- _Problem requirements_
Retrieve every line from the records in which the word "asked" occurs.
** Source data follows **
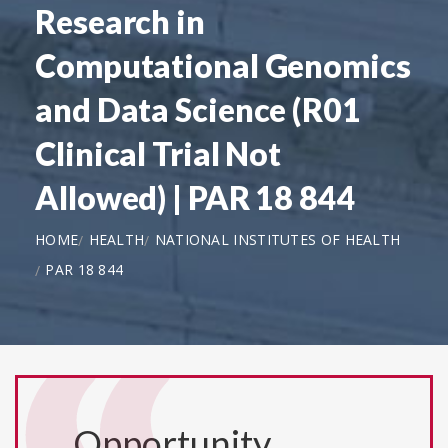
Research in
Computational Genomics
and Data Science (R01
Clinical Trial Not
Allowed) | PAR 18 844
HOME
HEALTH
NATIONAL INSTITUTES OF HEALTH
PAR 18 844
Opportunity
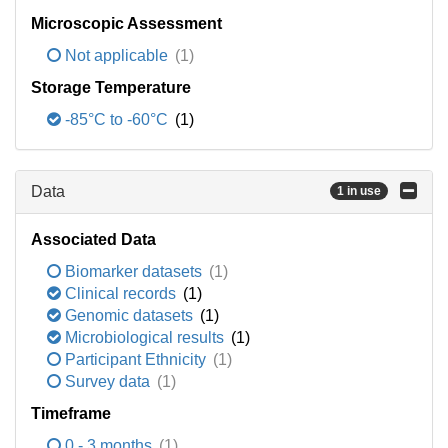
Microscopic Assessment
Not applicable
(1)
Storage Temperature
-85°C to -60°C
(1)
Data
1 in use
Associated Data
Biomarker datasets
(1)
Clinical records
(1)
Genomic datasets
(1)
Microbiological results
(1)
Participant Ethnicity
(1)
Survey data
(1)
Timeframe
0 - 3 months
(1)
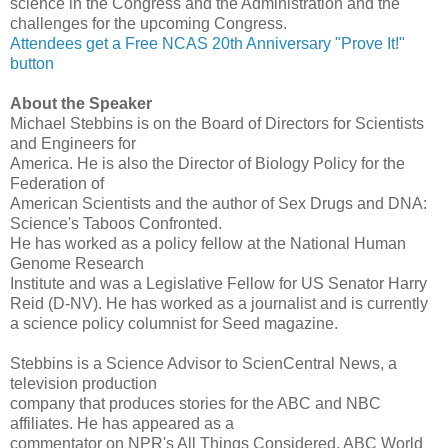
science in the Congress and the Administration and the
challenges for the upcoming Congress.
Attendees get a Free NCAS 20th Anniversary "Prove It!"
button
About the Speaker
Michael Stebbins is on the Board of Directors for Scientists
and Engineers for
America. He is also the Director of Biology Policy for the
Federation of
American Scientists and the author of Sex Drugs and DNA:
Science's Taboos Confronted.
He has worked as a policy fellow at the National Human
Genome Research
Institute and was a Legislative Fellow for US Senator Harry
Reid (D-NV). He has worked as a journalist and is currently
a science policy columnist for Seed magazine.
Stebbins is a Science Advisor to ScienCentral News, a
television production
company that produces stories for the ABC and NBC
affiliates. He has appeared as a
commentator on NPR's All Things Considered, ABC World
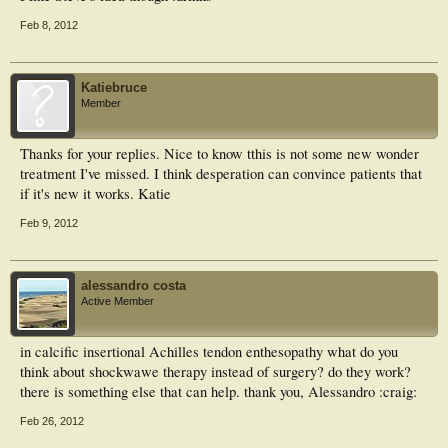
Feb 8, 2012
Katiebruce
Member
Thanks for your replies. Nice to know tthis is not some new wonder
treatment I've missed. I think desperation can convince patients that
if it's new it works. Katie
Feb 9, 2012
alessandro costa
Active Member
in calcific insertional Achilles tendon enthesopathy what do you
think about shockwawe therapy instead of surgery? do they work?
there is something else that can help. thank you, Alessandro :craig:
Feb 26, 2012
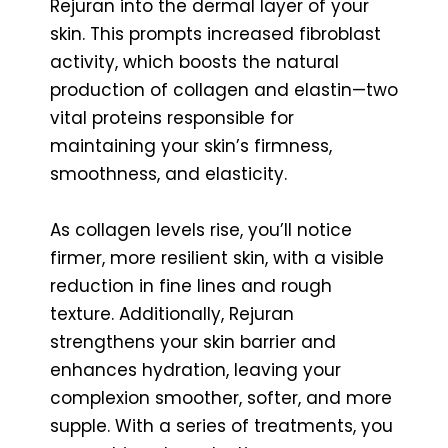
Rejuran into the dermal layer of your
skin. This prompts increased fibroblast
activity, which boosts the natural
production of collagen and elastin—two
vital proteins responsible for
maintaining your skin’s firmness,
smoothness, and elasticity.
As collagen levels rise, you’ll notice
firmer, more resilient skin, with a visible
reduction in fine lines and rough
texture. Additionally, Rejuran
strengthens your skin barrier and
enhances hydration, leaving your
complexion smoother, softer, and more
supple. With a series of treatments, you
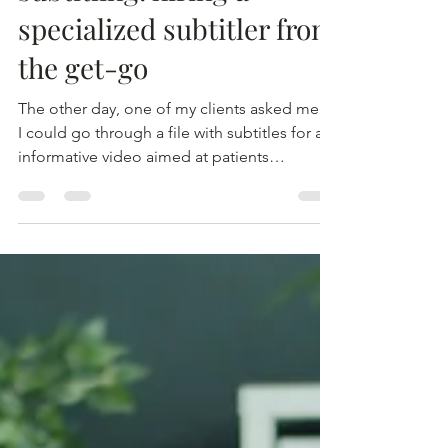
Best practices in
subtitling: hiring a
specialized subtitler from
the get-go
The other day, one of my clients asked me if
I could go through a file with subtitles for an
informative video aimed at patients
interested in participating in a clinical trial.
The original translation of the subtitles had
already been proofread and approved by an
ethics committee, so my client specifically
asked me to avoid making significant
changes to the text. The first thing I noticed
when opening the file with the subtitles was
that the quality of the translation was e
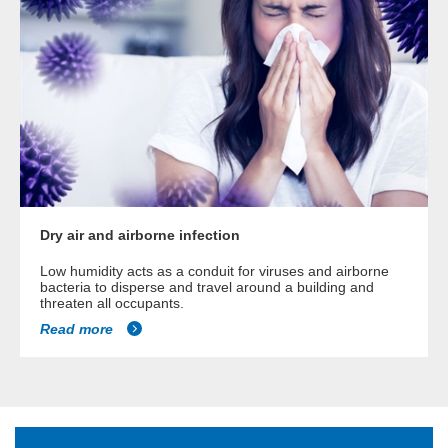
Dry air and airborne infection
Low humidity acts as a conduit for viruses and airborne
bacteria to disperse and travel around a building and
threaten all occupants.
Read more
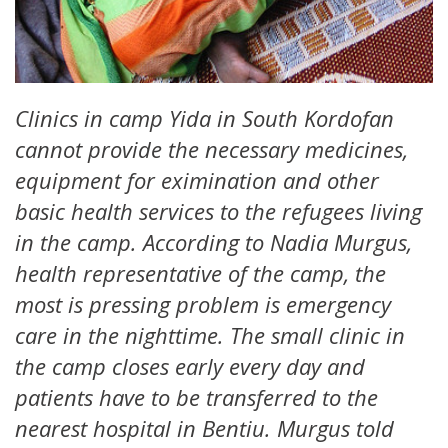
Clinics in camp Yida in South Kordofan
cannot provide the necessary medicines,
equipment for eximination and other
basic health services to the refugees living
in the camp. According to Nadia Murgus,
health representative of the camp, the
most is pressing problem is emergency
care in the nighttime. The small clinic in
the camp closes early every day and
patients have to be transferred to the
nearest hospital in Bentiu. Murgus told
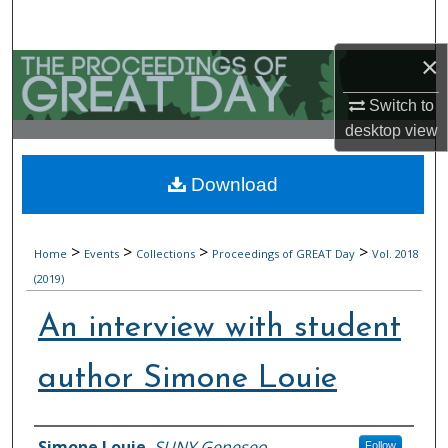
Search
×
Browse Collections
Switch to
My Account
desktop
view
About
Download
Digital Commons Network™
>
>
>
>
Home
Events
Collections
Proceedings of GREAT Day
Vol. 2018
(2019)
An interview with student
author Simone Louie
Authors
Simone Louie
,
SUNY Geneseo
Follow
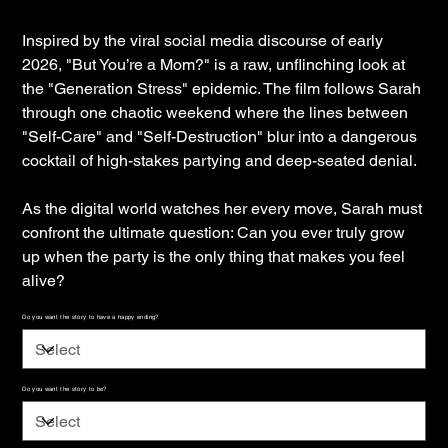
Inspired by the viral social media discourse of early
2026, "But You’re a Mom?" is a raw, unflinching look at
the "Generation Stress" epidemic. The film follows Sarah
through one chaotic weekend where the lines between
"Self-Care" and "Self-Destruction" blur into a dangerous
cocktail of high-stakes partying and deep-seated denial.
As the digital world watches her every move, Sarah must
confront the ultimate question: Can you ever truly grow
up when the party is the only thing that makes you feel
alive?
Do you want the story to have a happy ending?
Do you want the story to be?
** End of Source data **
- _Answer space_
The other day, one of my clients asked me if
asked me to avoid making significant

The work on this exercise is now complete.